Because we are using TypeScript and will bring dependencies using npm we will no longer need JavaScript files for the browser so let’s delete them. (See this step on github).

To be able to add and restore dependencies the client will need, let’s create a package.json file by executint the npm init command. We will leave default values for almost all settings except for the project name which needs to be lowercase.

PS C:\source\SignalRChat\SignalRChat> npm init
This utility will walk you through creating a package.json file.
It only covers the most common items, and tries to guess sensible defaults.
See `npm help json` for definitive documentation on these fields
and exactly what they do.

Use `npm install <pkg> --save` afterwards to install a package and
save it as a dependency in the package.json file.
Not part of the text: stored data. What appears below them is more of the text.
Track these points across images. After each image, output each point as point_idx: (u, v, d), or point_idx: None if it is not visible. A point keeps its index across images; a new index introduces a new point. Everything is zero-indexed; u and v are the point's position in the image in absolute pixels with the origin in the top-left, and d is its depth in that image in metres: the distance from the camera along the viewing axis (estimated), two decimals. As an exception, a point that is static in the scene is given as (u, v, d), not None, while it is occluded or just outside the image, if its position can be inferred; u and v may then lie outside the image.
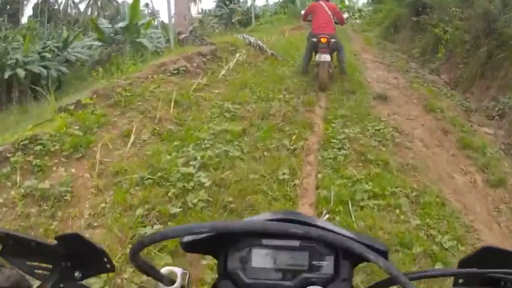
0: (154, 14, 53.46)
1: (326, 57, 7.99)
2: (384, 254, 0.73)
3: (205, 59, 8.98)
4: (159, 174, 4.63)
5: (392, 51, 15.93)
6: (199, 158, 4.97)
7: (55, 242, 0.72)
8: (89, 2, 52.27)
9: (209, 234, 0.73)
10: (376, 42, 17.91)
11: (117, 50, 21.24)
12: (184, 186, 4.40)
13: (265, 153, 5.38)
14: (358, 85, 8.69)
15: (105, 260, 0.75)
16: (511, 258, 0.72)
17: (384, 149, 5.86)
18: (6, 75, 17.64)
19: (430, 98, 8.86)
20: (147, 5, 54.75)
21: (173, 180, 4.51)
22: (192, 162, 4.86)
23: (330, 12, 8.71)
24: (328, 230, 0.69)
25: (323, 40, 8.07)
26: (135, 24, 18.66)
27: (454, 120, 7.71)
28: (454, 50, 11.15)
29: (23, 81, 18.35)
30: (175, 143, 5.44)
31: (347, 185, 4.68)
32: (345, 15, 10.96)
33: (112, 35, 20.40)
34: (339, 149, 5.61)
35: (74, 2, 51.37)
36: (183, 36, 10.59)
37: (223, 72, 8.65)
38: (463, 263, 0.76)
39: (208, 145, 5.38)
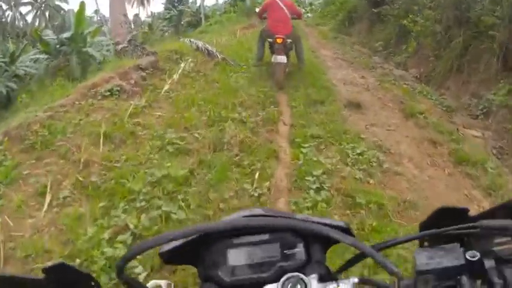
0: (102, 21, 51.50)
1: (282, 59, 7.48)
2: (347, 231, 0.78)
3: (145, 73, 7.46)
4: (79, 260, 3.20)
5: (351, 45, 14.79)
6: (131, 226, 3.52)
7: (43, 275, 0.71)
8: (36, 12, 49.75)
9: (187, 239, 0.77)
10: (332, 36, 16.74)
11: (64, 62, 20.13)
12: (112, 279, 2.95)
13: (221, 205, 3.95)
14: (325, 91, 7.38)
15: (93, 283, 0.76)
16: (466, 214, 0.77)
17: (371, 181, 4.54)
18: None
19: (406, 100, 7.71)
20: (96, 11, 52.59)
21: (97, 269, 3.06)
22: (121, 237, 3.40)
23: (286, 10, 8.08)
24: (294, 219, 0.75)
25: (278, 41, 7.51)
26: (81, 33, 16.94)
27: (438, 126, 6.58)
28: (424, 41, 9.96)
29: None
30: (101, 204, 3.94)
31: (336, 251, 3.28)
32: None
33: (58, 46, 18.47)
34: (317, 190, 4.19)
35: (21, 14, 48.56)
36: (120, 46, 8.93)
37: (166, 87, 7.17)
38: (423, 225, 0.79)
39: (143, 203, 3.89)
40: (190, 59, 9.17)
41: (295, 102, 6.77)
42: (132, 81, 6.93)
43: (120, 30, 8.86)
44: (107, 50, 19.37)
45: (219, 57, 9.86)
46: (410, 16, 10.04)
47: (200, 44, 10.48)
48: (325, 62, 10.79)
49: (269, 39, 7.91)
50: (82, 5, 18.17)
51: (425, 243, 0.79)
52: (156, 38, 29.95)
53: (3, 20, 46.79)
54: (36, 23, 48.32)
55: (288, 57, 7.80)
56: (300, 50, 8.40)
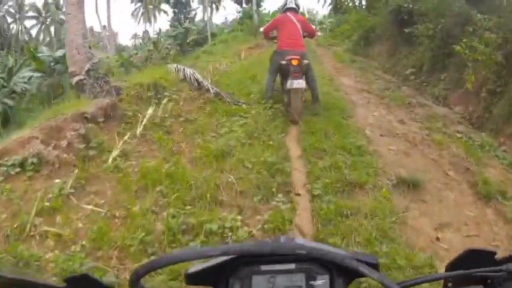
0: (101, 38, 49.51)
1: (300, 83, 6.13)
2: (375, 266, 0.72)
3: (90, 127, 4.91)
4: None
5: (372, 70, 12.35)
6: None
7: (64, 284, 0.70)
8: (41, 27, 48.15)
9: (216, 262, 0.73)
10: (349, 59, 14.27)
11: (57, 81, 18.56)
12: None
13: None
14: (360, 158, 4.84)
15: None
16: (493, 257, 0.75)
17: None
18: None
19: (470, 164, 5.21)
20: (105, 27, 50.62)
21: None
22: None
23: (299, 26, 6.90)
24: (323, 250, 0.70)
25: (294, 62, 6.17)
26: None
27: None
28: (479, 74, 7.43)
29: None
30: None
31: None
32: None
33: (52, 64, 18.19)
34: None
35: (25, 28, 46.88)
36: (76, 79, 6.40)
37: (115, 153, 4.68)
38: (450, 266, 0.77)
39: None
40: (170, 96, 6.72)
41: (318, 184, 4.20)
42: (64, 144, 4.46)
43: (76, 57, 6.31)
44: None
45: (212, 91, 7.42)
46: (464, 40, 7.43)
47: (189, 72, 8.02)
48: (348, 95, 8.32)
49: (282, 61, 6.42)
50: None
51: (449, 284, 0.78)
52: (162, 56, 27.76)
53: (8, 33, 45.41)
54: (41, 38, 46.85)
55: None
56: (313, 80, 6.88)
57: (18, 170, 4.07)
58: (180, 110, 6.42)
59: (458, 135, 6.42)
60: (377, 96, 8.45)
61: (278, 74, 6.97)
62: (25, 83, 19.98)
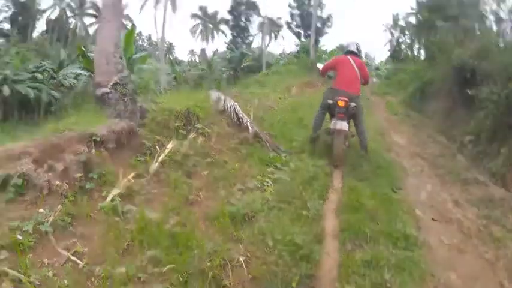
0: (155, 48, 49.52)
1: (343, 125, 6.08)
2: None
3: (95, 152, 4.06)
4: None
5: (427, 129, 11.17)
6: None
7: None
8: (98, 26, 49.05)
9: None
10: (403, 113, 13.20)
11: None
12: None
13: None
14: (404, 243, 3.86)
15: None
16: None
17: None
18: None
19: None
20: (162, 38, 51.11)
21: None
22: None
23: (357, 70, 6.71)
24: None
25: (340, 103, 6.17)
26: (128, 58, 14.62)
27: None
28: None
29: (9, 100, 16.33)
30: None
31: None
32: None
33: None
34: None
35: (83, 24, 47.65)
36: (101, 91, 5.56)
37: (114, 191, 3.82)
38: None
39: None
40: (201, 129, 5.88)
41: (350, 286, 3.14)
42: (60, 168, 3.65)
43: (104, 67, 5.51)
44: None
45: (251, 130, 6.55)
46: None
47: (230, 103, 7.18)
48: (400, 158, 7.32)
49: (329, 101, 6.42)
50: (132, 28, 15.83)
51: None
52: (215, 77, 27.38)
53: (65, 26, 46.38)
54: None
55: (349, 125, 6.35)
56: (361, 123, 6.64)
57: (-3, 188, 3.28)
58: (209, 148, 5.57)
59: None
60: (431, 164, 7.36)
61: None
62: (75, 78, 19.81)
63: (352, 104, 6.23)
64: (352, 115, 6.42)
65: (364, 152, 6.53)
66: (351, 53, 6.98)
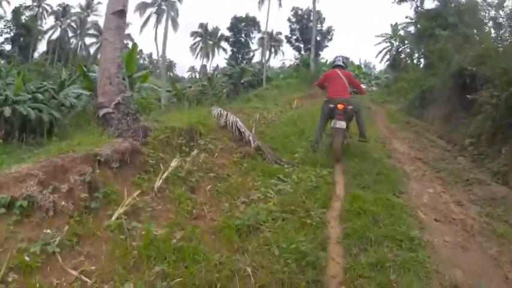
0: (155, 66, 49.75)
1: (341, 124, 7.11)
2: None
3: (100, 171, 4.13)
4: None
5: (427, 134, 11.21)
6: None
7: None
8: (99, 46, 49.59)
9: None
10: (403, 120, 13.22)
11: None
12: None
13: None
14: (408, 244, 3.89)
15: None
16: None
17: None
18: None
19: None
20: (162, 56, 51.50)
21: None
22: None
23: (345, 80, 7.77)
24: None
25: (340, 107, 7.20)
26: (129, 77, 14.71)
27: None
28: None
29: (11, 120, 16.36)
30: None
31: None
32: (363, 86, 9.46)
33: None
34: None
35: (84, 44, 48.11)
36: (103, 111, 5.63)
37: (122, 209, 3.86)
38: None
39: None
40: (204, 145, 5.94)
41: None
42: (65, 189, 3.69)
43: (106, 87, 5.57)
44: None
45: (253, 144, 6.62)
46: None
47: (231, 119, 7.27)
48: (401, 164, 7.35)
49: (330, 105, 7.38)
50: (134, 46, 15.87)
51: None
52: (215, 93, 27.46)
53: (67, 46, 46.72)
54: (98, 56, 47.61)
55: (347, 126, 7.40)
56: (361, 120, 7.66)
57: (3, 211, 3.31)
58: (212, 163, 5.63)
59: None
60: (432, 168, 7.39)
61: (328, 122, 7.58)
62: (76, 98, 19.87)
63: (350, 107, 7.25)
64: (351, 116, 7.40)
65: (363, 139, 7.54)
66: (339, 66, 8.10)
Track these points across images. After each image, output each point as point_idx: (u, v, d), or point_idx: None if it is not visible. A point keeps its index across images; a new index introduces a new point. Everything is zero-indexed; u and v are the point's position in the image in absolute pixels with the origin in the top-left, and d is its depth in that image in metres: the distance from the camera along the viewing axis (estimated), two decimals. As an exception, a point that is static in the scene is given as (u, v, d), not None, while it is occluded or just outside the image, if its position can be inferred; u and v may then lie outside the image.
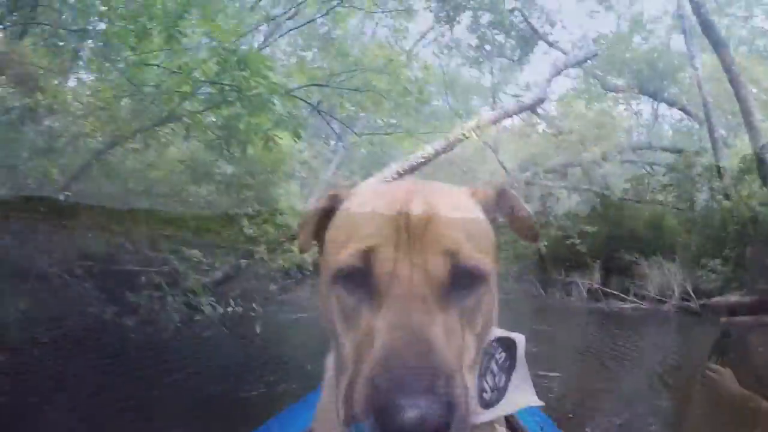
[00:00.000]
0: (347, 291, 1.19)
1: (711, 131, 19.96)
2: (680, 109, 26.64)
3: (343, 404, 1.11)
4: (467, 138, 16.85)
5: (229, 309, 10.09)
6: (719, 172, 19.40)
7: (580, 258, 22.60)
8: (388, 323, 1.10)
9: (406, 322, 1.08)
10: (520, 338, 1.49)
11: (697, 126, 26.67)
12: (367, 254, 1.15)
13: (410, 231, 1.15)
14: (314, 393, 1.79)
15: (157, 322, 8.25)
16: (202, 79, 7.24)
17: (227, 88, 7.00)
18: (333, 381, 1.45)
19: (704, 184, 21.38)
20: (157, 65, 6.95)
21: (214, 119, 7.87)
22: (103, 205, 8.59)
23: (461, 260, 1.16)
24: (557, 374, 8.60)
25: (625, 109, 29.54)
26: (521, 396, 1.46)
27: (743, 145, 20.13)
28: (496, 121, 18.90)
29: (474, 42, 26.85)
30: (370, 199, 1.28)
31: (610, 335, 15.16)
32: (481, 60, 27.83)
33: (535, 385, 1.58)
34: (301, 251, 1.49)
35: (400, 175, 16.33)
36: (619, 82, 26.76)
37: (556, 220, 24.45)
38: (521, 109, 19.41)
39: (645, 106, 30.67)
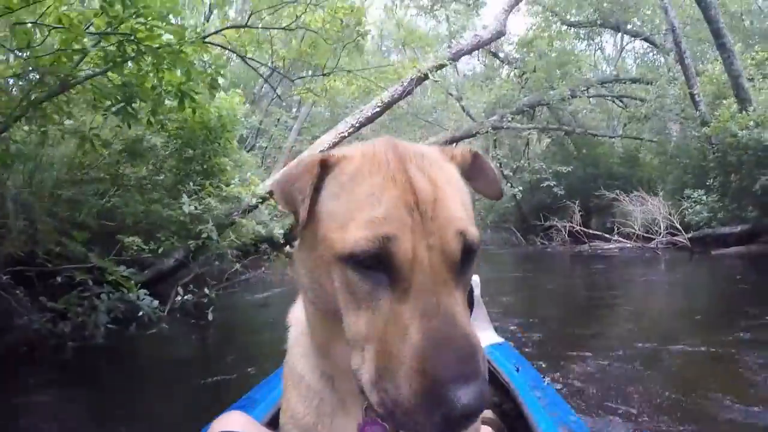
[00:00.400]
0: (359, 274, 1.15)
1: (681, 57, 19.03)
2: (644, 40, 25.80)
3: (374, 391, 1.13)
4: (425, 78, 15.60)
5: (178, 298, 9.16)
6: (693, 99, 18.47)
7: (558, 200, 21.88)
8: (420, 312, 1.10)
9: (437, 309, 1.10)
10: (475, 280, 1.77)
11: (661, 58, 26.12)
12: (386, 240, 1.11)
13: (420, 211, 1.15)
14: None
15: (87, 326, 7.29)
16: (93, 32, 5.96)
17: (123, 39, 5.81)
18: (300, 338, 1.55)
19: (677, 113, 20.68)
20: (35, 23, 5.64)
21: (116, 81, 6.59)
22: (23, 201, 7.51)
23: (469, 239, 1.17)
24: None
25: (588, 45, 29.07)
26: (482, 335, 1.70)
27: (713, 73, 19.24)
28: (454, 59, 17.70)
29: None
30: (364, 167, 1.24)
31: (596, 278, 14.43)
32: (436, 8, 27.08)
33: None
34: (302, 226, 1.28)
35: (356, 128, 15.56)
36: (580, 17, 26.01)
37: (529, 164, 23.80)
38: (480, 44, 18.17)
39: (606, 40, 30.27)
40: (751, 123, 15.28)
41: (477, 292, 1.79)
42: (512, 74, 25.64)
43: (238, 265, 11.56)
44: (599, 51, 30.88)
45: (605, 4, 24.74)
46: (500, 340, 2.73)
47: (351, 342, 1.20)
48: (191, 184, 9.75)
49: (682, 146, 20.36)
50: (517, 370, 3.41)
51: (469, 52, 18.56)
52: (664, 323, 9.11)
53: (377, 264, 1.13)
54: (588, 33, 27.60)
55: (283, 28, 10.19)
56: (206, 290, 9.30)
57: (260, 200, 10.96)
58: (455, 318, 1.10)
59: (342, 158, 1.28)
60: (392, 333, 1.11)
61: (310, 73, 13.79)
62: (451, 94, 24.16)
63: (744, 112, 15.75)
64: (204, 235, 9.28)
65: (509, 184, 22.62)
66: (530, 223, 24.41)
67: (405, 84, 15.03)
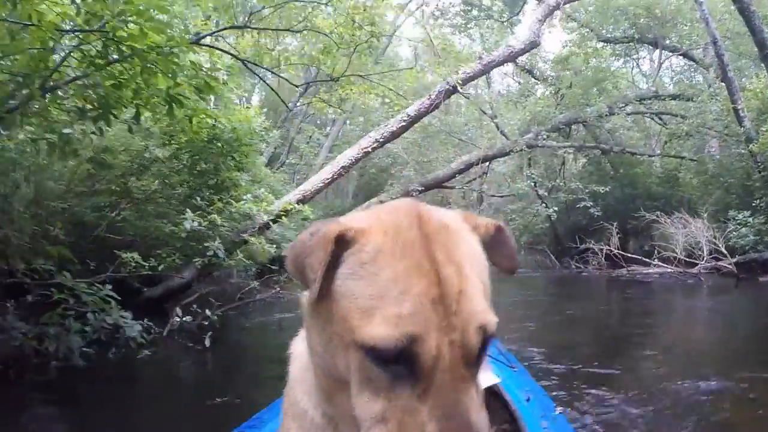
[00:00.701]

Press ^C at any time to quit.
name: (SignalRChat) signalrchat
version: (1.0.0)
description:
entry point: (chat.js)
test command:
git repository:
keywords:
author:
license: (ISC)
About to write to C:\source\SignalRChat\SignalRChat\package.json:

{
"name": "signalrchat",
"version": "1.0.0",
"description": "",
"main": "chat.js",
"dependencies": {},
"devDependencies": {},
"scripts": {
"test": "echo \"Error: no test specified\" && exit 1"
},
"author": "",
"license": "ISC"
}

Is this ok? (yes)
PS C:\source\SignalRChat\SignalRChat>

Now let’s add our dependencies – signalr-client, jquery and jquery typings (they enable using jquery from TypeScript). We will use the --save-dev option to save the dependencies as dev dependencies in the package.json file.

npm install @aspnet/signalr-client --save-dev
npm install jquery --save-dev
npm install @types/jquery --save-dev

We also need to install browserify – a tool which we will use to create the final script to be used by the browser:

npm install -g browserify

(See this step on github).

We can now start working on the code. First, we need to import the dependencies we are going to use. We can do that by adding the following two lines at the top of our chat.ts file:

import * as signalR from "@aspnet/signalr-client"
import * as $ from "jquery

Now we can move the script from our .html file to the .ts file. If you do that and play a little bit with the code you will notice that intellisense now tells you about class members and function parameters and if you press F12 (in Visual Studio Code) it will take you to the function header. Another thing, you will see is an error on line 5.  This TypeScript telling you that there is a type mismatch for the parameter passed to the jQuery val() function – the prompt() function can return null which is not a valid input for the val() function.

VSCodeSignalR

In our case we know that prompt will return string so we will just cast the result to string to suppress the error.

Since we moved the function to the .ts file we can now remove all the JavaScript code from our index.html file. We can also remove all the tags since we no longer depend on them to bring dependencies (we also already deleted the scripts). (See this step on github).

Let’s compile our chat.ts file now by running tsc command. If you look at the generated chat.js file you will notice that it looks pretty much the same as the source chat.ts file with some additional lines at the top. You will also notice that it does not have the required dependencies (i.e. signalr-client and jquery). This is where browserify comes into play. We will use browserify to generate the final version of the file with all the dependencies. Let’s run the following command (you may need to create the wwwroot/scripts folder if one does not exist) from the project folder:

browserify .\chat.js -o .\wwwroot\scripts\chat.js

Take a look at the chat.js file that was created by browserify and now you will see that the file is much bigger and contains all the required dependencies. If we include this file in our index.html with the tag, start the application and open in the browser you will see that it works and you can send and receive messages. (See this step on github). We could even automate build steps (e.g. with gulp) but it’s out of scope for this post.

Summary

In this post, we looked at using the new SignalR JavaScript client in web applications. We learned how to use the client from both JavaScript and TypeScript. We tried to port an application using the previous version of SignalR to see how hard it is. In the next part, we will take a look at using the client in NodeJS applications.